• [EXERCISE AIM]
Produce exactly the lines from the one holding "[113,175,559,189] // Additional" through the last line of the data below, with every picture left out.

***

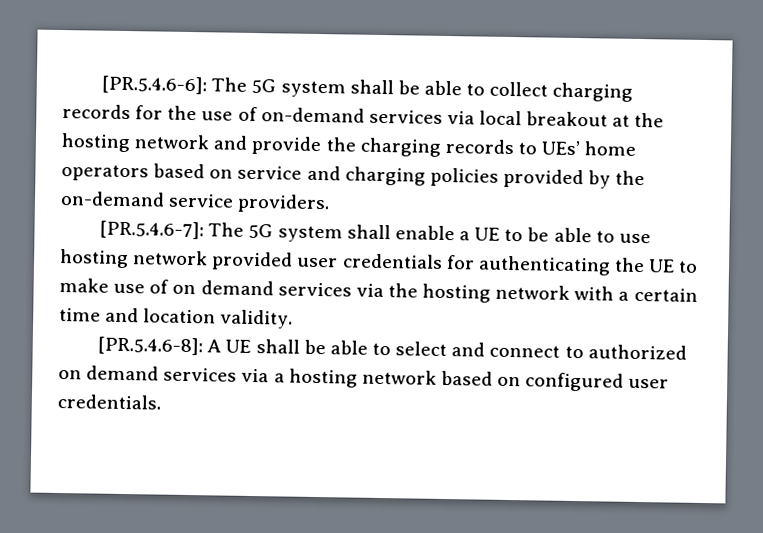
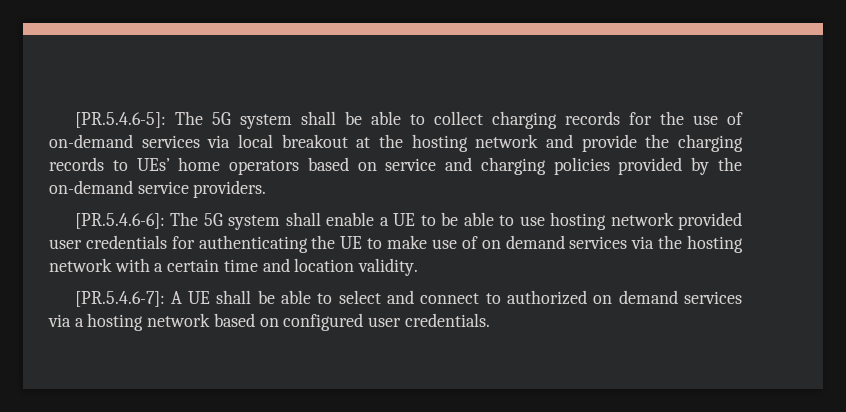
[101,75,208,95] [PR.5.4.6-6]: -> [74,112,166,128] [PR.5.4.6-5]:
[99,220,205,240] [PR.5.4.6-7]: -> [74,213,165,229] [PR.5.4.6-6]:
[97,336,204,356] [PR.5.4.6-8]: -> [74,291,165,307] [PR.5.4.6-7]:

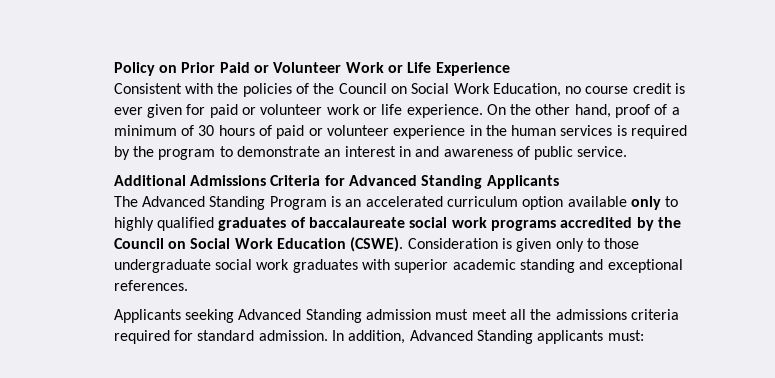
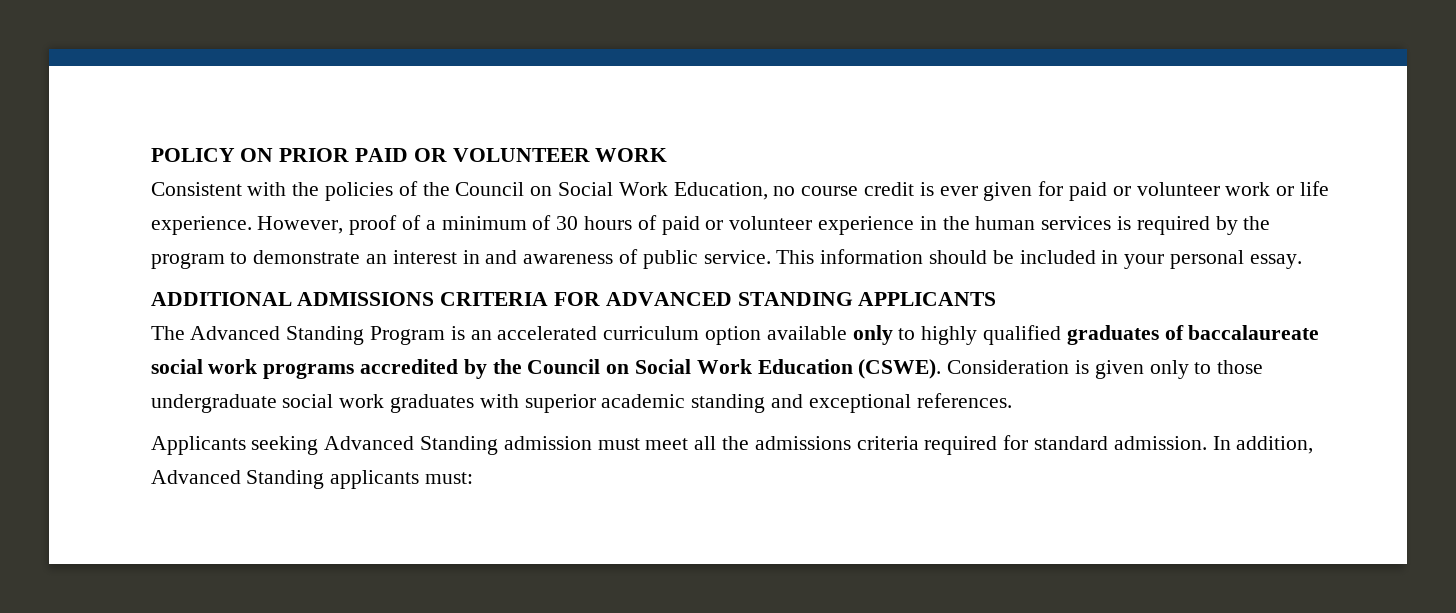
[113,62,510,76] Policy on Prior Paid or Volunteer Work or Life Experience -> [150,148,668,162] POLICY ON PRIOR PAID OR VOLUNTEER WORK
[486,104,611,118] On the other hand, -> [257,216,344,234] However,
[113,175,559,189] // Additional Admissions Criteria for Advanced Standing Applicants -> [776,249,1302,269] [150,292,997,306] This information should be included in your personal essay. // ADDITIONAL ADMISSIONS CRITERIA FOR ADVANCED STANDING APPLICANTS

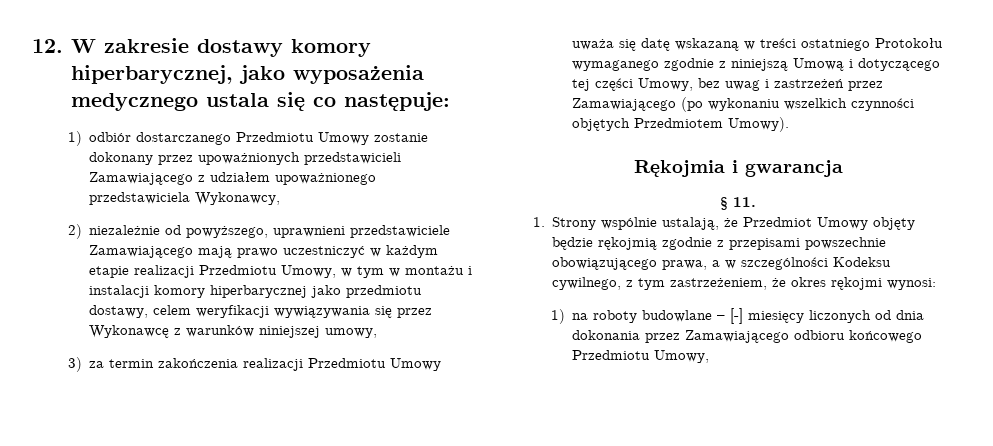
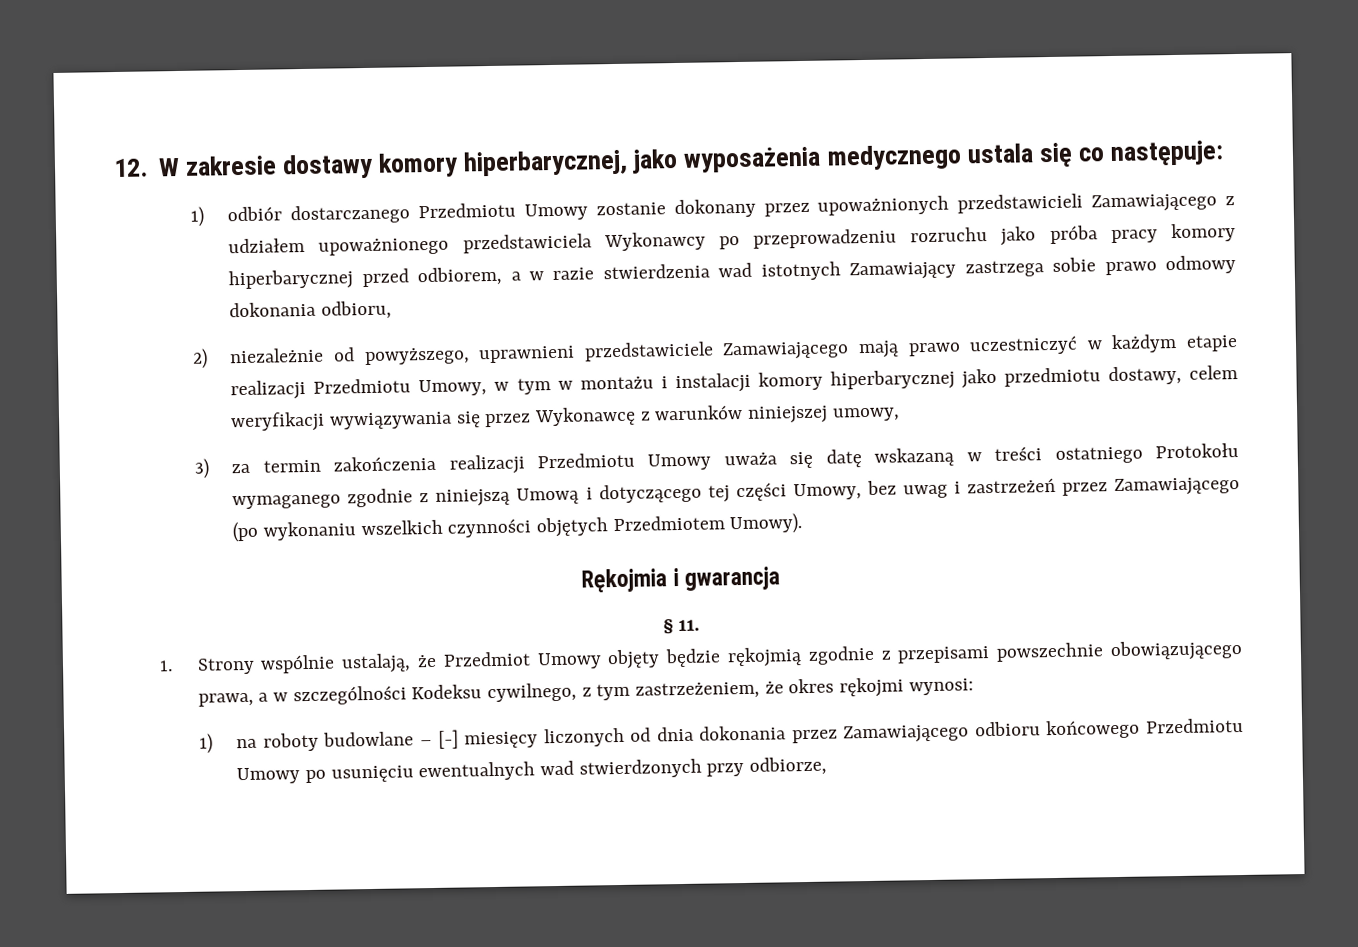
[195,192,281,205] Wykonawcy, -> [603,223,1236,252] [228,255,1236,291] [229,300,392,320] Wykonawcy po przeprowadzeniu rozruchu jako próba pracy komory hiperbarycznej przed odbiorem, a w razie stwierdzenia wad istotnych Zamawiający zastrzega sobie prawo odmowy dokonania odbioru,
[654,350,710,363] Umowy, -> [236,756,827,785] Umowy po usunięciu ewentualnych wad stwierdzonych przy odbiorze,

***

• [EXERCISE ANSWER]
[113,175,559,189] // Additional Admissions Criteria for Advanced Standing Applicants -> [776,249,1302,269] [150,292,997,306] This information should be included in your personal essay. // ADDITIONAL ADMISSIONS CRITERIA FOR ADVANCED STANDING APPLICANTS

[195,192,281,205] Wykonawcy, -> [603,223,1236,252] [228,255,1236,291] [229,300,392,320] Wykonawcy po przeprowadzeniu rozruchu jako próba pracy komory hiperbarycznej przed odbiorem, a w razie stwierdzenia wad istotnych Zamawiający zastrzega sobie prawo odmowy dokonania odbioru,
[654,350,710,363] Umowy, -> [236,756,827,785] Umowy po usunięciu ewentualnych wad stwierdzonych przy odbiorze,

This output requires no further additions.